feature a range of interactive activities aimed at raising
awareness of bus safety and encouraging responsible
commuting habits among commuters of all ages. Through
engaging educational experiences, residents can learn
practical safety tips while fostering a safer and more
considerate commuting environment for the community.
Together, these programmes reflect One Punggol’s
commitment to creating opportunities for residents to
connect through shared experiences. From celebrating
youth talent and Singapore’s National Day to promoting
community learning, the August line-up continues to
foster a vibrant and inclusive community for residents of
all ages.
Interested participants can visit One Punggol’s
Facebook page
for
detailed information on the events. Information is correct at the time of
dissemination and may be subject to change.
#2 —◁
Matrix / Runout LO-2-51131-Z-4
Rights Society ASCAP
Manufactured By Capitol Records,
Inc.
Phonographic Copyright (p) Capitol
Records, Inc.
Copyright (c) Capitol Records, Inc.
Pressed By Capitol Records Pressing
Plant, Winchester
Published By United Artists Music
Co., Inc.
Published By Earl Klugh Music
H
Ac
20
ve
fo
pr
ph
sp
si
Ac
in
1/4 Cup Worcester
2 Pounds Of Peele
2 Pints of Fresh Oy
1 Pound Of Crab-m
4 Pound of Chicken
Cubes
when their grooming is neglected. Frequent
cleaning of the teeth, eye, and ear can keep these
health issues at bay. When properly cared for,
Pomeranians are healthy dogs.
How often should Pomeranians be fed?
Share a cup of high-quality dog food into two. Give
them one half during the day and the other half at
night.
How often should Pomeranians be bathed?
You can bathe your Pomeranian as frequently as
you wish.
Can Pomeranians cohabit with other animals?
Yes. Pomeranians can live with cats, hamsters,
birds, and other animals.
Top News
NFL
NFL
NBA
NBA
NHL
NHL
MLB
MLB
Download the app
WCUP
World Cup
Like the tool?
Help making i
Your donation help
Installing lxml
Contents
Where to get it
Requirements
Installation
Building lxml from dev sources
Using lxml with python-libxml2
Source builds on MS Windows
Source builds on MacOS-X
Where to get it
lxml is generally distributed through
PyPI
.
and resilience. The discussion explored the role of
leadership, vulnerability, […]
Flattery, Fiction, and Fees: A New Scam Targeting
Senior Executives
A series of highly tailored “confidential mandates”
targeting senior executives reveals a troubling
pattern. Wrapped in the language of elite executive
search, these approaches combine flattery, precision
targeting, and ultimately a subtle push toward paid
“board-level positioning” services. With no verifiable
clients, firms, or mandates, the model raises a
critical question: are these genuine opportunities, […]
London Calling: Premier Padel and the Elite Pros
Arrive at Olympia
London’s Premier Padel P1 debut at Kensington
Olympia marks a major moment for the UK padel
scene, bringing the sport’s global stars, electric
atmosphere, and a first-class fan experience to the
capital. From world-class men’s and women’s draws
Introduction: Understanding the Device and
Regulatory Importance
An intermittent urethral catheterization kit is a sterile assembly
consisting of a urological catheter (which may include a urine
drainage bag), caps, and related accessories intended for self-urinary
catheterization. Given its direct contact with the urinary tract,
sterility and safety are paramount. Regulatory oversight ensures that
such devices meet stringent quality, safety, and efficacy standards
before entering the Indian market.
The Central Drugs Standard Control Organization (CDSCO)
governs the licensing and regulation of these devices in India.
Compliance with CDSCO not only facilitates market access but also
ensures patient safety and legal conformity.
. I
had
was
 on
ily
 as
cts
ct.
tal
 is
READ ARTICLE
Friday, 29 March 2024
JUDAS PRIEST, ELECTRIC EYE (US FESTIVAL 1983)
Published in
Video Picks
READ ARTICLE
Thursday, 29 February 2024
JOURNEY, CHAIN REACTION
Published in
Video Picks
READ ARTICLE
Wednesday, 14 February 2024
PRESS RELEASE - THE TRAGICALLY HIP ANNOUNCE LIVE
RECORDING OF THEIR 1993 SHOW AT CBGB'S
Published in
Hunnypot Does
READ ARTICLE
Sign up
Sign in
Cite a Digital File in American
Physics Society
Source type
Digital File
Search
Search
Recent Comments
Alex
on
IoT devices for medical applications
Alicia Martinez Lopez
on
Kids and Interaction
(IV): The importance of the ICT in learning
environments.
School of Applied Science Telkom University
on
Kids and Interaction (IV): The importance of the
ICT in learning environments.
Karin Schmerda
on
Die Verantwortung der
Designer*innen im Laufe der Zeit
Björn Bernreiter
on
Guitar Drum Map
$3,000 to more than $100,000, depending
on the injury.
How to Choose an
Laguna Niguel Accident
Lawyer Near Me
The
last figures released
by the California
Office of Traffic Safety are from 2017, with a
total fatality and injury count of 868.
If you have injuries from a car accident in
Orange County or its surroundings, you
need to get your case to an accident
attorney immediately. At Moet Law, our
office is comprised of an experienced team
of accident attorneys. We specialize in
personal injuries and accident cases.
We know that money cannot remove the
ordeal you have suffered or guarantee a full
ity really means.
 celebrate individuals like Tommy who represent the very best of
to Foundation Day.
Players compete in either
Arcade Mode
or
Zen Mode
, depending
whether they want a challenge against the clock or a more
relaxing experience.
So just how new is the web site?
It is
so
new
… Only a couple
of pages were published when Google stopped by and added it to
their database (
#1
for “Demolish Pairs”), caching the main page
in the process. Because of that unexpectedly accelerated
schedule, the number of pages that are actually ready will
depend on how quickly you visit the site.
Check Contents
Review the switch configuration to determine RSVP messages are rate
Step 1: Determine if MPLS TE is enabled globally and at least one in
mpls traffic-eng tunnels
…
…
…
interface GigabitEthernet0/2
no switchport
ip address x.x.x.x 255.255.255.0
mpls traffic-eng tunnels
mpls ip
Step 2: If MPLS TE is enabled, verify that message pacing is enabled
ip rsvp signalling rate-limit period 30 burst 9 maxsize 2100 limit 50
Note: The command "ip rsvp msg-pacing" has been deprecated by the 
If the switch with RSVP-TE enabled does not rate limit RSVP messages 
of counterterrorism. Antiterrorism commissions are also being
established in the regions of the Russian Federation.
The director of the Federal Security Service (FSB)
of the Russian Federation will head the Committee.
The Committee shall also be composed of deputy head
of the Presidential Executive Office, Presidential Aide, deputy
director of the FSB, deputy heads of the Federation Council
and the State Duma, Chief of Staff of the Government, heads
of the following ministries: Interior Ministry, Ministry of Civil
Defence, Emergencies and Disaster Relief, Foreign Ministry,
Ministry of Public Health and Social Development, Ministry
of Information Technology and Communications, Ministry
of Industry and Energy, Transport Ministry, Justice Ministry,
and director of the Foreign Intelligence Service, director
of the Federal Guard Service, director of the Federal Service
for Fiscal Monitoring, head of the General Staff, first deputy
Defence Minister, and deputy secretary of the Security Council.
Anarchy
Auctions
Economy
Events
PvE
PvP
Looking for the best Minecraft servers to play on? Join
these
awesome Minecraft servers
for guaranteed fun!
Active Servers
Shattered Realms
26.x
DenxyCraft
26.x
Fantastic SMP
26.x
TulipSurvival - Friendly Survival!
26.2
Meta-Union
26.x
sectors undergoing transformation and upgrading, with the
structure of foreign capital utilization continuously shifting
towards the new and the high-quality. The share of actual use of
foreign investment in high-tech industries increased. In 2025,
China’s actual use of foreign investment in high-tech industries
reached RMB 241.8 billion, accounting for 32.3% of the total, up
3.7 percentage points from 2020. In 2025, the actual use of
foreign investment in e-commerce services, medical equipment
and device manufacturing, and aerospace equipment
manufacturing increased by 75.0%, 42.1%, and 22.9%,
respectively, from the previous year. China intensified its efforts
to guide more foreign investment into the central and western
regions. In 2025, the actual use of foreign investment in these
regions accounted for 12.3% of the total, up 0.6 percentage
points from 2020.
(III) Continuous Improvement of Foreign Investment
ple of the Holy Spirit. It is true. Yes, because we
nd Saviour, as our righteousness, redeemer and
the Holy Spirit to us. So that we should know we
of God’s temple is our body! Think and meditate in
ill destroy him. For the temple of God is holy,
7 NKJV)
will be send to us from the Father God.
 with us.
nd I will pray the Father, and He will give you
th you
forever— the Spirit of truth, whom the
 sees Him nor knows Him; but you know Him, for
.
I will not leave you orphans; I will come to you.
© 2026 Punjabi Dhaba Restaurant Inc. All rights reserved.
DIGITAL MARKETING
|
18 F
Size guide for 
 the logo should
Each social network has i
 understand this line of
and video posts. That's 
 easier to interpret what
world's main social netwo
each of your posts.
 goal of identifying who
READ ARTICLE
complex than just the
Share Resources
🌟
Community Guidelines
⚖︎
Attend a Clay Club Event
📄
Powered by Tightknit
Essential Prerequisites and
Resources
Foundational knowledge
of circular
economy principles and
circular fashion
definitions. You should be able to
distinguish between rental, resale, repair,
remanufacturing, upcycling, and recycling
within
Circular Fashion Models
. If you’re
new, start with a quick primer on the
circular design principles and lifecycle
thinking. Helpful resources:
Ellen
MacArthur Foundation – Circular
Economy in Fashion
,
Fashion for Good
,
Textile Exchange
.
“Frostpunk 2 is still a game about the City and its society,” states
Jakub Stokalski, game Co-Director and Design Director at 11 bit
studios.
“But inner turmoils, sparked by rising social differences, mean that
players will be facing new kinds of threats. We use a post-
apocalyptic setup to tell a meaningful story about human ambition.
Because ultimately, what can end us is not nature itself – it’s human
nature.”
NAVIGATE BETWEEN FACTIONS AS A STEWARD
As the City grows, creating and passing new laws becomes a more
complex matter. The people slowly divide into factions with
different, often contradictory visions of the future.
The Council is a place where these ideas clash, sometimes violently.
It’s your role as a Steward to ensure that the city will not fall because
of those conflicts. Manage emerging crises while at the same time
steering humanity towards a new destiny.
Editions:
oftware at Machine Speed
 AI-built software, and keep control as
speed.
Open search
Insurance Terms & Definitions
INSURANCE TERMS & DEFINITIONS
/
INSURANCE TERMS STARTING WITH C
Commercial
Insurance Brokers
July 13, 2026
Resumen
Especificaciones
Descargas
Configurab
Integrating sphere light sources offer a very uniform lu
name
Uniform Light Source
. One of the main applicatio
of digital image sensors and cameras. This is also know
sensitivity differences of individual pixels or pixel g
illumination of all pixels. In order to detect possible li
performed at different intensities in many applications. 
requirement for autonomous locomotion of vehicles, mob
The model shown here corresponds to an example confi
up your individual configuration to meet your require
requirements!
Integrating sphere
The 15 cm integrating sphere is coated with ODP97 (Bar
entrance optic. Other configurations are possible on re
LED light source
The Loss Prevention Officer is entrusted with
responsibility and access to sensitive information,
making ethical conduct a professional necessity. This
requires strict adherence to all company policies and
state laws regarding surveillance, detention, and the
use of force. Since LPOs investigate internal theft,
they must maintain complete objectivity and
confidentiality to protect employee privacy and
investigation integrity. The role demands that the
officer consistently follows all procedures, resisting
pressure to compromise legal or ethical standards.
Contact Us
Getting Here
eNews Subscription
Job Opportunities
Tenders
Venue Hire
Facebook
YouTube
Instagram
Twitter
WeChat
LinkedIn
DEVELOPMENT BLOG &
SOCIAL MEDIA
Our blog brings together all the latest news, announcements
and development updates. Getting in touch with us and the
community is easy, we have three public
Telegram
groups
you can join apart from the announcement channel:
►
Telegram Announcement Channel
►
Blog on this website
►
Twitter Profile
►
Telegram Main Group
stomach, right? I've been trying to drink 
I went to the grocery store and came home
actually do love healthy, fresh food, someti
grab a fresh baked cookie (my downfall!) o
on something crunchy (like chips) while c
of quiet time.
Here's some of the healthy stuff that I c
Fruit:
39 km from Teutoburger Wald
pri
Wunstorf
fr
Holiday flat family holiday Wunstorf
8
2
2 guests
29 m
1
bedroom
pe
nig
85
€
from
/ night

WHAT IS EXPECTED. Reproduce everything from the start of the records down to the line containing "Plant, Winchester", swapping "commuters" for "passengers" and leaving all else unchanged.

SOLUTION TO THE EXERCISE.
feature a range of interactive activities aimed at raising
awareness of bus safety and encouraging responsible
commuting habits among passengers of all ages. Through
engaging educational experiences, residents can learn
practical safety tips while fostering a safer and more
considerate commuting environment for the community.
Together, these programmes reflect One Punggol’s
commitment to creating opportunities for residents to
connect through shared experiences. From celebrating
youth talent and Singapore’s National Day to promoting
community learning, the August line-up continues to
foster a vibrant and inclusive community for residents of
all ages.
Interested participants can visit One Punggol’s
Facebook page
for
detailed information on the events. Information is correct at the time of
dissemination and may be subject to change.
#2 —◁
Matrix / Runout LO-2-51131-Z-4
Rights Society ASCAP
Manufactured By Capitol Records,
Inc.
Phonographic Copyright (p) Capitol
Records, Inc.
Copyright (c) Capitol Records, Inc.
Pressed By Capitol Records Pressing
Plant, Winchester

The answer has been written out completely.